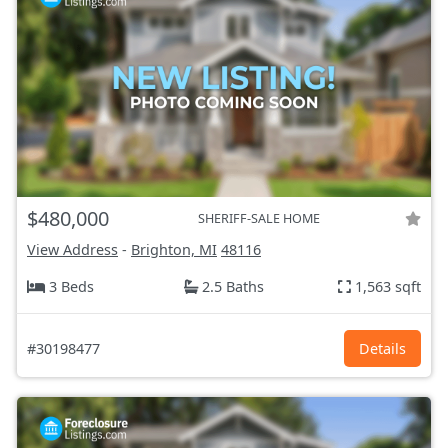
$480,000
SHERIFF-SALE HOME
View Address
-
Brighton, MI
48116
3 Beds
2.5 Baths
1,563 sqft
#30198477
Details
──────
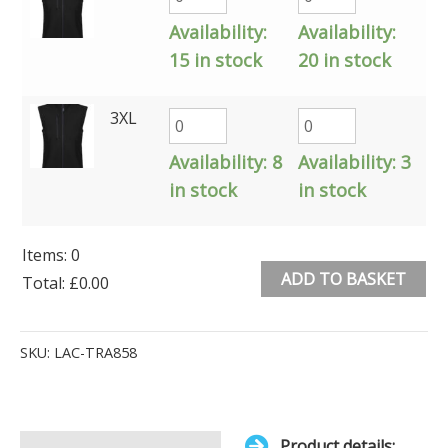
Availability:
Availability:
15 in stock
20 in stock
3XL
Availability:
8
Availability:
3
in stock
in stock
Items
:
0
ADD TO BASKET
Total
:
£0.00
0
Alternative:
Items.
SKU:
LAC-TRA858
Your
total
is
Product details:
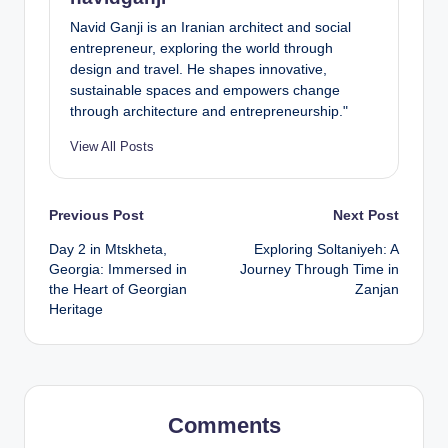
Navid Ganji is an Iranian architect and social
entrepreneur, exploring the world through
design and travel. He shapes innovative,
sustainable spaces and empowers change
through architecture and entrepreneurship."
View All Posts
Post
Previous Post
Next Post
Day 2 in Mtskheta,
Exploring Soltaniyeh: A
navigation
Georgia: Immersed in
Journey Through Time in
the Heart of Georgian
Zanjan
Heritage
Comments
──────
EXERCISE INSTRUCTIONS → Copy every line of the material above in which the string "stock" can be found.

FINISHED TASK →
15 in stock
20 in stock
in stock
in stock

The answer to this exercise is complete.